EXERCISE DIRECTIONS | Please output the records below in full, exactly as given, but without the images.

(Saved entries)
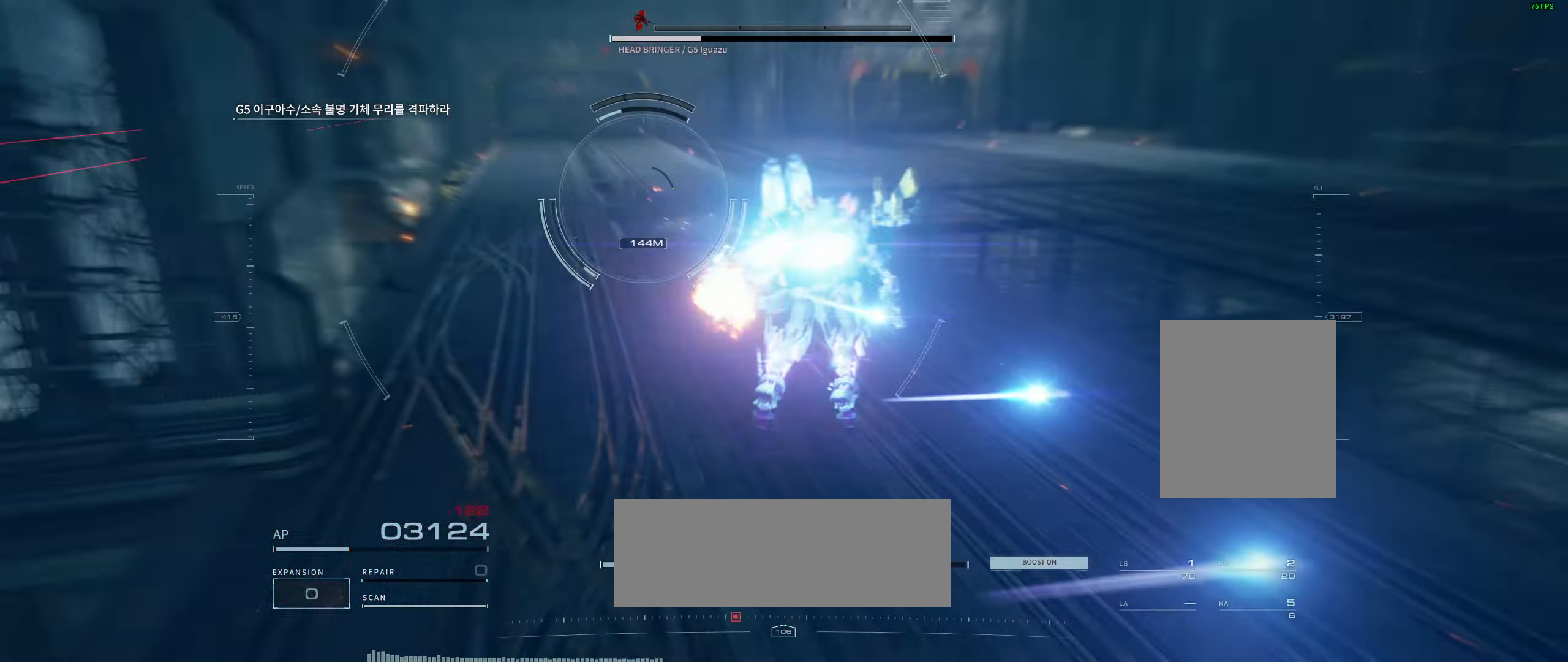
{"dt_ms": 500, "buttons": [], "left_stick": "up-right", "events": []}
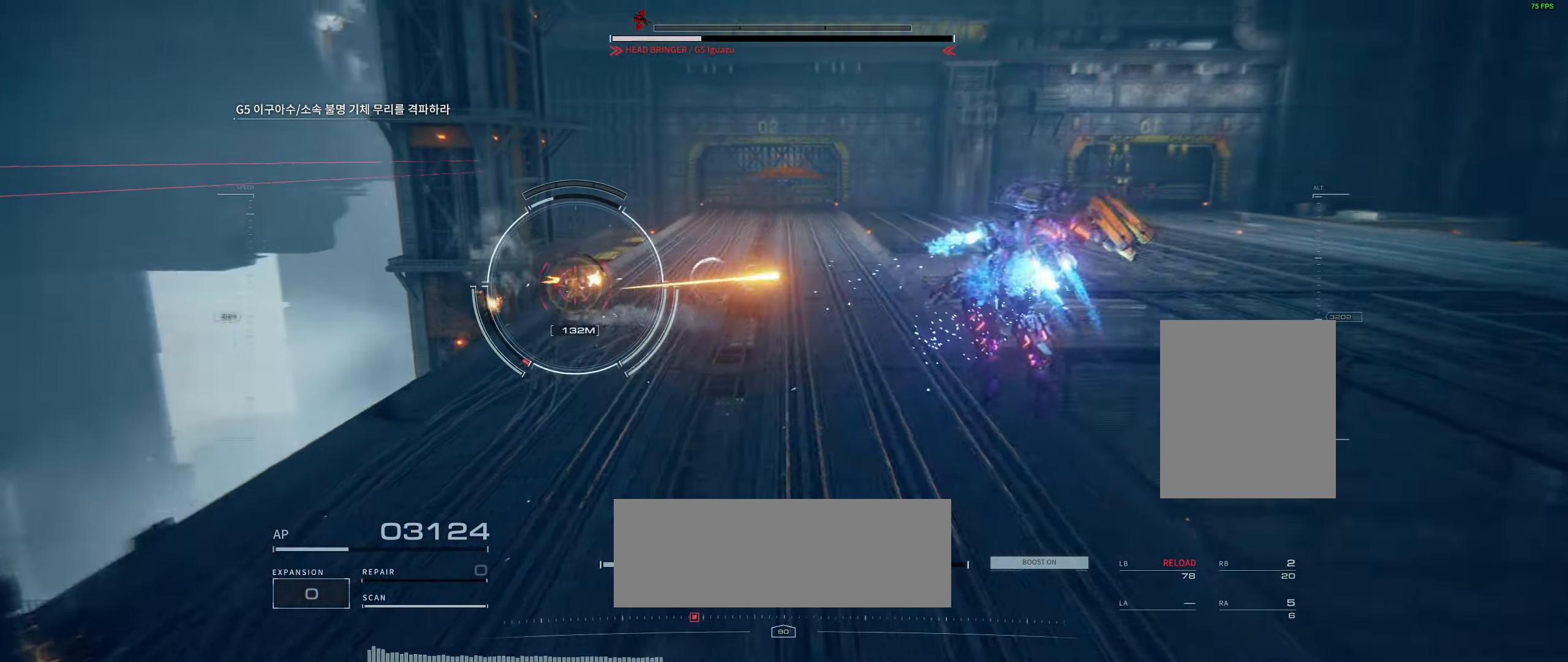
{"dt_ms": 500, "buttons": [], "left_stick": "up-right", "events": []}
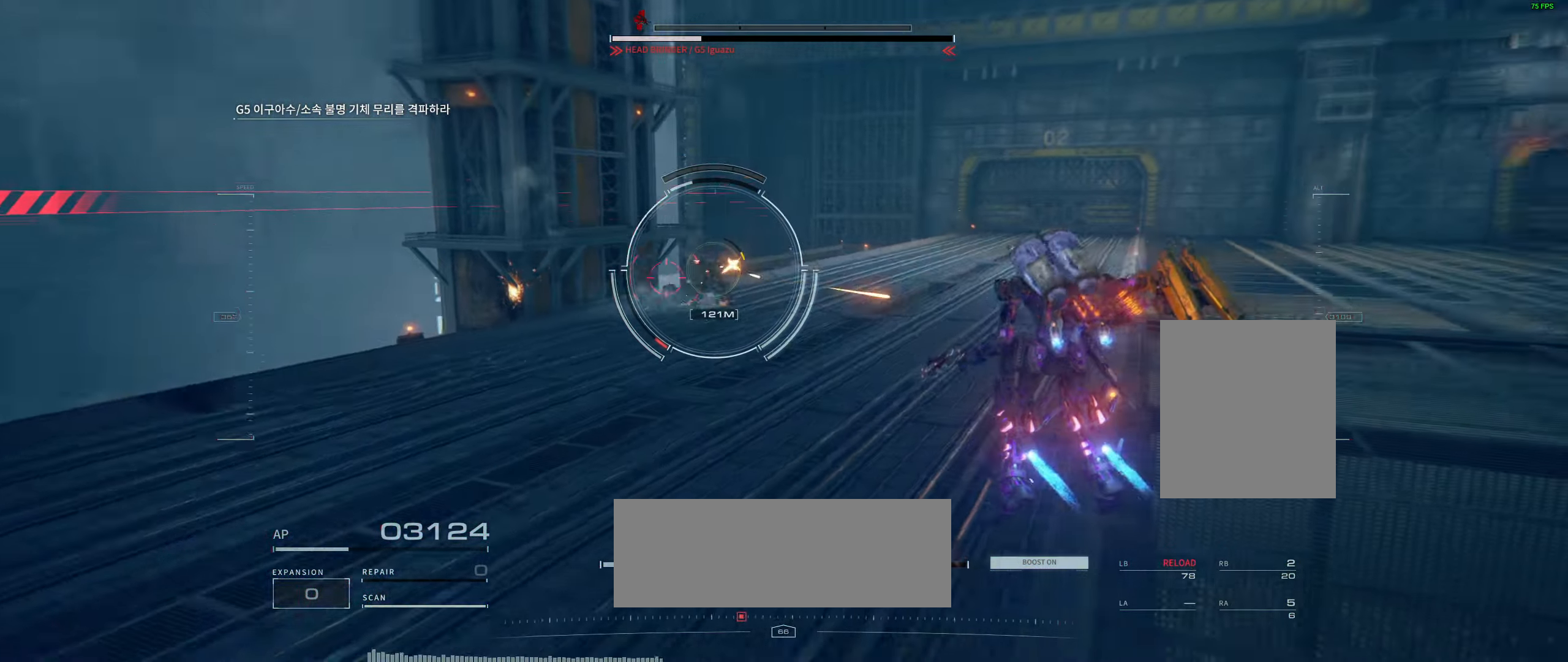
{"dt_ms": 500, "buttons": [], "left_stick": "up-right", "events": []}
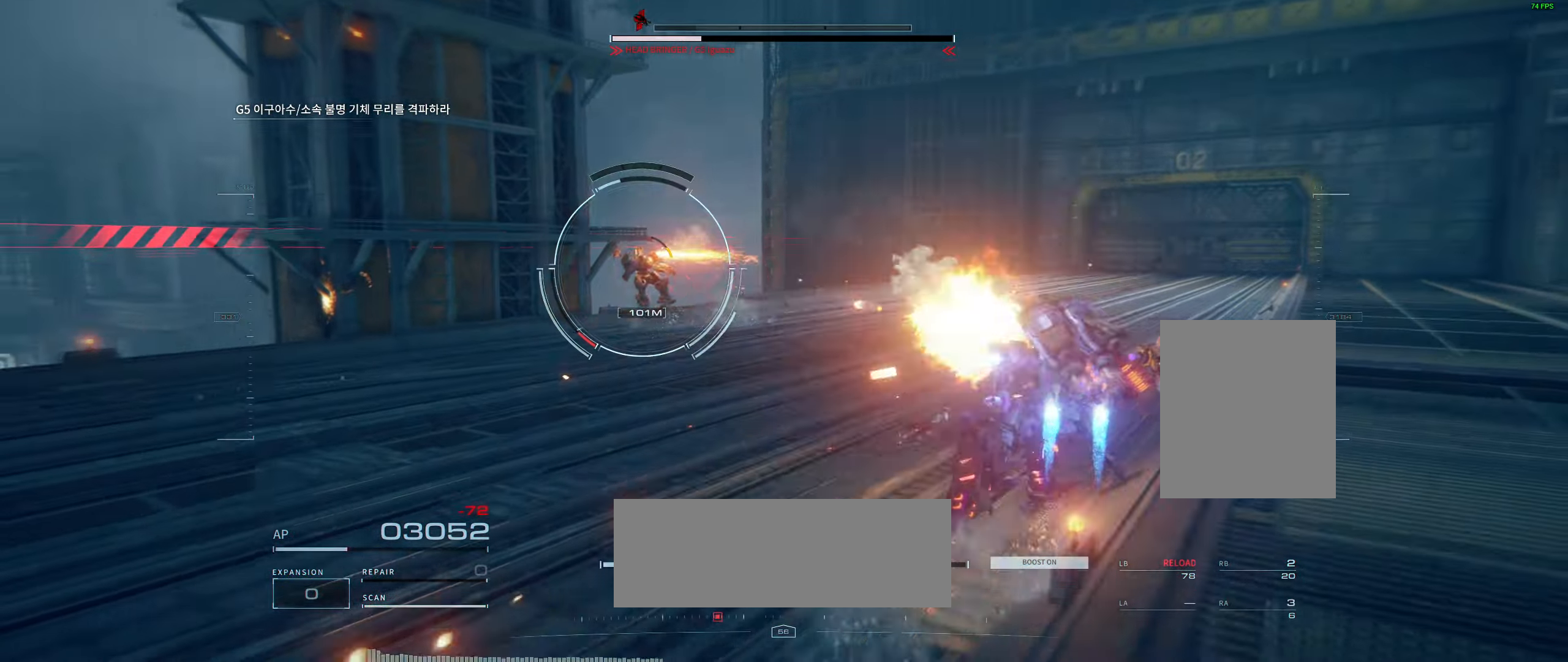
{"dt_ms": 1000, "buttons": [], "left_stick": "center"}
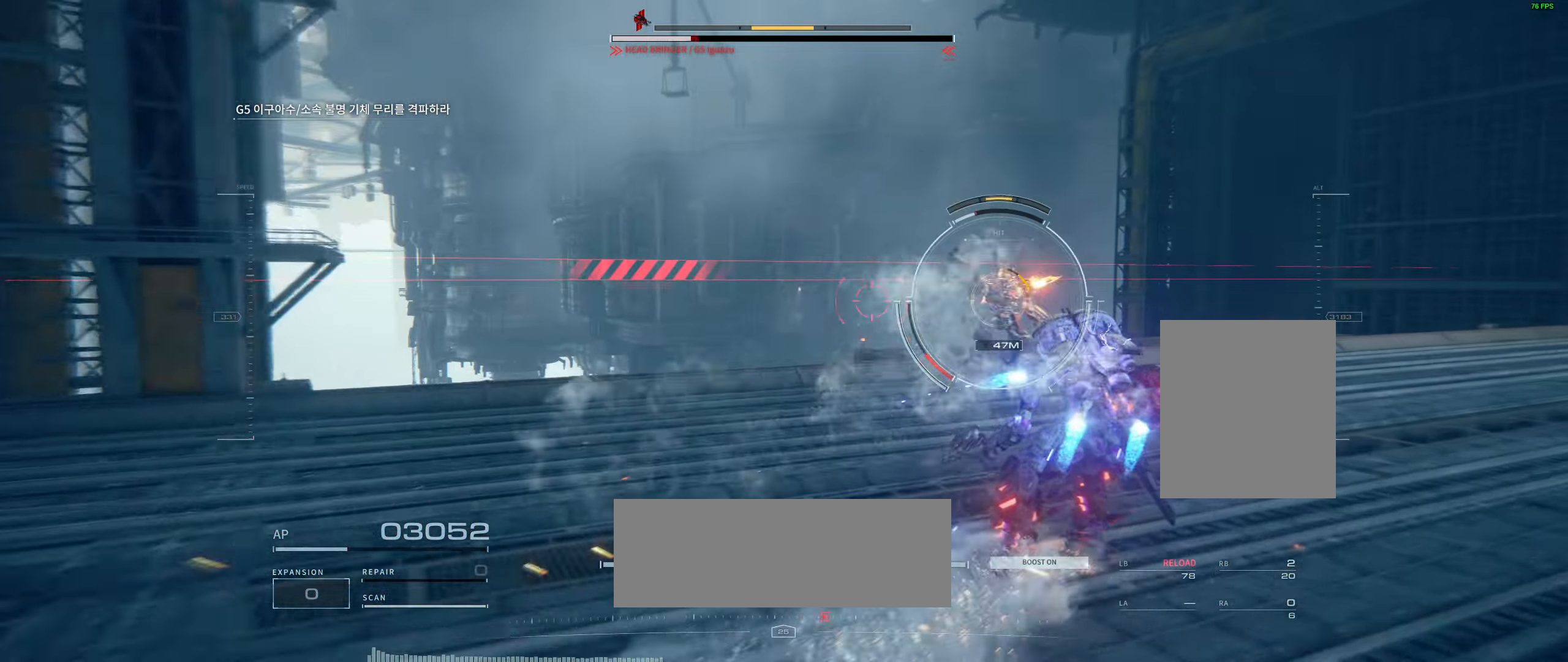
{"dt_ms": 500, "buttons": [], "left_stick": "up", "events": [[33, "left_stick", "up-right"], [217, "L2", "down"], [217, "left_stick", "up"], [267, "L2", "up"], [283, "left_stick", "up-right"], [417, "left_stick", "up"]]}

TASK RESPONSE |
{"dt_ms": 500, "buttons": [], "left_stick": "up-right", "events": []}
{"dt_ms": 500, "buttons": [], "left_stick": "up-right", "events": []}
{"dt_ms": 500, "buttons": [], "left_stick": "up-right", "events": []}
{"dt_ms": 1000, "buttons": [], "left_stick": "center"}
{"dt_ms": 500, "buttons": [], "left_stick": "up", "events": [[33, "left_stick", "up-right"], [217, "L2", "down"], [217, "left_stick", "up"], [267, "L2", "up"], [283, "left_stick", "up-right"], [417, "left_stick", "up"]]}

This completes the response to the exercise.